__Exercise brief__
Reproduce the listing below line for line, beginning with its first line and stopping after the line that contains "1. Distributions from 401(k) plans and most".
[Opening Listed entries section]
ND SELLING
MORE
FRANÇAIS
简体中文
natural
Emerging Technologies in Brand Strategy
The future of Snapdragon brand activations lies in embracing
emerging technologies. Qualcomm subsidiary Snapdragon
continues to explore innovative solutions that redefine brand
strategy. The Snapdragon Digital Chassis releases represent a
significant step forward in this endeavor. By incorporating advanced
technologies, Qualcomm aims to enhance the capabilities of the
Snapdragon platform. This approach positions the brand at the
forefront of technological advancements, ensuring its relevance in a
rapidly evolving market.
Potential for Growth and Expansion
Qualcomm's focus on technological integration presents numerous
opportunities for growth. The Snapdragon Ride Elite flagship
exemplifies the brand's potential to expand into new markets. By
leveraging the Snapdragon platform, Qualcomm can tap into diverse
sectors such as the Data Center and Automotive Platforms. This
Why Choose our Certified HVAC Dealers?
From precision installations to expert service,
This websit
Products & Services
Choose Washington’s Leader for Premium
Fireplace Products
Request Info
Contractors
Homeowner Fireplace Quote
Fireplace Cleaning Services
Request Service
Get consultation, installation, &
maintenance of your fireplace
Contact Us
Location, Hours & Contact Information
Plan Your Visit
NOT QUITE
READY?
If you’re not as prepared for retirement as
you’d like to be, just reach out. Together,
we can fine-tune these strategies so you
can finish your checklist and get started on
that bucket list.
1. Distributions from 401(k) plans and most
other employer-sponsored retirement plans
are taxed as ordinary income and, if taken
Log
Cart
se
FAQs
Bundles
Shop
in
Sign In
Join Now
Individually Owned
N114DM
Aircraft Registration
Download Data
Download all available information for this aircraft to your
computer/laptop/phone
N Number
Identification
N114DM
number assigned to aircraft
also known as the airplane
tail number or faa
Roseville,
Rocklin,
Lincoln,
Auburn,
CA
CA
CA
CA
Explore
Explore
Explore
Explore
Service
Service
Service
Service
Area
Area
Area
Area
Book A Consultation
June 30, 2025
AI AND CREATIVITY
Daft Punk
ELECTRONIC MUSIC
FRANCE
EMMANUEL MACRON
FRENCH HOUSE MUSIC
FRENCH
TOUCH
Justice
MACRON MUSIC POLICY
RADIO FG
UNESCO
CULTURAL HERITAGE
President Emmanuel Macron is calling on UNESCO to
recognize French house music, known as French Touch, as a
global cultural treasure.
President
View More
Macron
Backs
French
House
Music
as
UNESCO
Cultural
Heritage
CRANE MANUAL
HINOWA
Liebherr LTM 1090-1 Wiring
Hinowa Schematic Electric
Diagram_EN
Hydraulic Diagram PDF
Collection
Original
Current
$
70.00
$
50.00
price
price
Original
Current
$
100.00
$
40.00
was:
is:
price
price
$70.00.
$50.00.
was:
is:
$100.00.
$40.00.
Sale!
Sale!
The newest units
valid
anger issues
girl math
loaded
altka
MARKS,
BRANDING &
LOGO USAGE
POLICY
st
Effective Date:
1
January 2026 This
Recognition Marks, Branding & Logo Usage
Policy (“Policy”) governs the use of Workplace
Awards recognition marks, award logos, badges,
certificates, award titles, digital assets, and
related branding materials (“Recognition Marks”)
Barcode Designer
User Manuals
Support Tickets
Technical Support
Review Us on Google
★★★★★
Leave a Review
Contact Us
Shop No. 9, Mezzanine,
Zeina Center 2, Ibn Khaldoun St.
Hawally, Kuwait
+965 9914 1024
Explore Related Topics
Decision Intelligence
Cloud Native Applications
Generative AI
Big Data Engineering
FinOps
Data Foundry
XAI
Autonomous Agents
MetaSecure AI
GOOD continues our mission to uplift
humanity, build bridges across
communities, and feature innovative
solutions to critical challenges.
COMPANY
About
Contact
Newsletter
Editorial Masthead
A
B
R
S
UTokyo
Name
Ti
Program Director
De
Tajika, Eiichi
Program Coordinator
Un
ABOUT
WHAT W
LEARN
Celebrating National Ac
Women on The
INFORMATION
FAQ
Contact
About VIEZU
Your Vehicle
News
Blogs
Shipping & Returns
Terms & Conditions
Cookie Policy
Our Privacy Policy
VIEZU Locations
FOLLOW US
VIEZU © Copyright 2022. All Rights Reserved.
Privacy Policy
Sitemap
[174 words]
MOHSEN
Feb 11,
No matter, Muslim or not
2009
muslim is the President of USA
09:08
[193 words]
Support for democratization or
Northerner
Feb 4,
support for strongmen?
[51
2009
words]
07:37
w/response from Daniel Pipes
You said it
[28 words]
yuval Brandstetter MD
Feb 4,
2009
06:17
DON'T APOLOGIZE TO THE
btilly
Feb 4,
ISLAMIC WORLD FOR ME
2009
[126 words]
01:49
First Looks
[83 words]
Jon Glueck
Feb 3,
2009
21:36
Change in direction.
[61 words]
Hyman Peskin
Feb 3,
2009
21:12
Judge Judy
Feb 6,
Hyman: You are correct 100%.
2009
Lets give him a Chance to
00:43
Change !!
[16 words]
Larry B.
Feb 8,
[Closing Listed entries section]
__Response box__
ND SELLING
MORE
FRANÇAIS
简体中文
natural
Emerging Technologies in Brand Strategy
The future of Snapdragon brand activations lies in embracing
emerging technologies. Qualcomm subsidiary Snapdragon
continues to explore innovative solutions that redefine brand
strategy. The Snapdragon Digital Chassis releases represent a
significant step forward in this endeavor. By incorporating advanced
technologies, Qualcomm aims to enhance the capabilities of the
Snapdragon platform. This approach positions the brand at the
forefront of technological advancements, ensuring its relevance in a
rapidly evolving market.
Potential for Growth and Expansion
Qualcomm's focus on technological integration presents numerous
opportunities for growth. The Snapdragon Ride Elite flagship
exemplifies the brand's potential to expand into new markets. By
leveraging the Snapdragon platform, Qualcomm can tap into diverse
sectors such as the Data Center and Automotive Platforms. This
Why Choose our Certified HVAC Dealers?
From precision installations to expert service,
This websit
Products & Services
Choose Washington’s Leader for Premium
Fireplace Products
Request Info
Contractors
Homeowner Fireplace Quote
Fireplace Cleaning Services
Request Service
Get consultation, installation, &
maintenance of your fireplace
Contact Us
Location, Hours & Contact Information
Plan Your Visit
NOT QUITE
READY?
If you’re not as prepared for retirement as
you’d like to be, just reach out. Together,
we can fine-tune these strategies so you
can finish your checklist and get started on
that bucket list.
1. Distributions from 401(k) plans and most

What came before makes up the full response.